Data records:
Start of Block
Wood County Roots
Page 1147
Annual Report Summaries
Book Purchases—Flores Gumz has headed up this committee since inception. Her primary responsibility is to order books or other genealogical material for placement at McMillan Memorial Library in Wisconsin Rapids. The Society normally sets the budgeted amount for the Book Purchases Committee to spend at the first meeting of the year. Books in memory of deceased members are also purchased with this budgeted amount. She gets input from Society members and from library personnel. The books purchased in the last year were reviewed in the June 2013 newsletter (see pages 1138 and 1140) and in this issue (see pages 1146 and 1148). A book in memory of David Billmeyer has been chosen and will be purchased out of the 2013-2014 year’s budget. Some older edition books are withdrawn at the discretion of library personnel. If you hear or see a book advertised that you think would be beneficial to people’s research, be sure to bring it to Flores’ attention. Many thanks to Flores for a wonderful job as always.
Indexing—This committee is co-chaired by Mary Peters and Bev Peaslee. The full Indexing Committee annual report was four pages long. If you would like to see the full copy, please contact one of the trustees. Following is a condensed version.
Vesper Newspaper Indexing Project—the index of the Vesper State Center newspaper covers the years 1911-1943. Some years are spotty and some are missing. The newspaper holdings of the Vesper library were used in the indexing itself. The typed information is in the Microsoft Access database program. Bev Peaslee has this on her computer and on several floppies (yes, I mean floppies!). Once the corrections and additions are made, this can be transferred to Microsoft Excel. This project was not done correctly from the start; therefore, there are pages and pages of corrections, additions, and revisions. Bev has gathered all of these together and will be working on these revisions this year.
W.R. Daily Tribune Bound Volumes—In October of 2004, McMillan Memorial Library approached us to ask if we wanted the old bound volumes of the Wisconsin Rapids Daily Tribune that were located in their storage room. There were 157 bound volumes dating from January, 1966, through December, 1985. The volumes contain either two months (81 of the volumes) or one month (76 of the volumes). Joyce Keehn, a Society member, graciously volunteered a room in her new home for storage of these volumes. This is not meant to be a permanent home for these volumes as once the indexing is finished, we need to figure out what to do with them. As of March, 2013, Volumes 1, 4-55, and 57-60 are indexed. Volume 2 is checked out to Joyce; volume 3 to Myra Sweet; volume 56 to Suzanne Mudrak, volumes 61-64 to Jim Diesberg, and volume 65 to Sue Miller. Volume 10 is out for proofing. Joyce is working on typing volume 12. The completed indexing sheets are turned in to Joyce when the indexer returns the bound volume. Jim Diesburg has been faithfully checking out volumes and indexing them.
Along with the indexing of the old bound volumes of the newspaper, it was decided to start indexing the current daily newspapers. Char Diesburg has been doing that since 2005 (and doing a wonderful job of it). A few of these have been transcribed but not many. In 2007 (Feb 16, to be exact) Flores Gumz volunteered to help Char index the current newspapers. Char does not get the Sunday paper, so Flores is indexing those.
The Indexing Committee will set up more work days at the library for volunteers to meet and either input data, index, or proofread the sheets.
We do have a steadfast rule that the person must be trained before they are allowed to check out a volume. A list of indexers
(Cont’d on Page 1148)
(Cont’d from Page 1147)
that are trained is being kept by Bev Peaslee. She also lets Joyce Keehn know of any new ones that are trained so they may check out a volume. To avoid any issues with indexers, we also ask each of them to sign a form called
End of Block
Only the lines from the one that holds "Along with the" through the end of the records should appear in the answer, each restated exactly.

Along with the indexing of the old bound volumes of the newspaper, it was decided to start indexing the current daily newspapers. Char Diesburg has been doing that since 2005 (and doing a wonderful job of it). A few of these have been transcribed but not many. In 2007 (Feb 16, to be exact) Flores Gumz volunteered to help Char index the current newspapers. Char does not get the Sunday paper, so Flores is indexing those.
The Indexing Committee will set up more work days at the library for volunteers to meet and either input data, index, or proofread the sheets.
We do have a steadfast rule that the person must be trained before they are allowed to check out a volume. A list of indexers
(Cont’d on Page 1148)
(Cont’d from Page 1147)
that are trained is being kept by Bev Peaslee. She also lets Joyce Keehn know of any new ones that are trained so they may check out a volume. To avoid any issues with indexers, we also ask each of them to sign a form called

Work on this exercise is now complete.